Maker: Lynda Brocklehurst

 
 
panel 263

Panel number: 263

Petition sheet number: 320

Person honouring: Phoebe Winstanley

Relationship to maker: Great-great-grandmother

Tantalising prospective customers with wool, Fife lace yarn, hosiery yarn, travel bags, fringe silks, and ‘celebrated self-threading needles’, Phoebe Winstanley ran a successful business selling fabrics and haberdashery items during the 1880s and 1890s – in Nelson and later in Blenheim.

She entered local shows where she won prizes for her scones and knitting.

Phoebe Cannell was born in Norfolk, England in 1839. Her mother Ann Cannell was in trade and father David Cannell was a farrier.

She married Thomas Winstanley in 1857, before they came to New Zealand on the William Miles in November 1862 with their first two sons. They had a further six children, five more boys and lastly a girl. Two of the boys died as children. 
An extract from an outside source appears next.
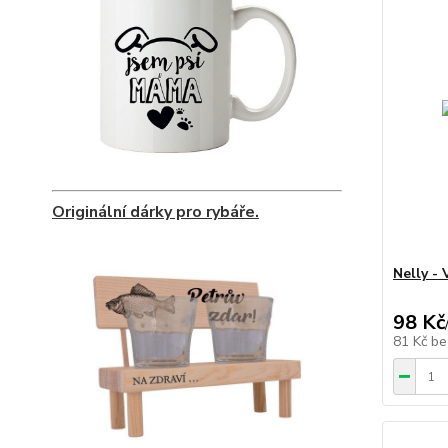
Originální dárky pro rybáře.
Nelly -
98 Kč
81 Kč
be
After some time on the West Coast and in Nelson, the family moved to Blenheim, where Thomas was the postmaster. Phoebe was an accomplished needlewoman who ran a business importing and selling needlework supplies in Walter Street, Blenheim (now Scott St), and offered needlework classes. 

Phoebe died in February 1914, aged 75. She was buried with two of her sons at Omaka in Marlborough.

Panel materials: Recycled cotton sheeting, printed cotton fabric (new), recycled antique lace, silk ribbon, vintage knitting cotton, beads.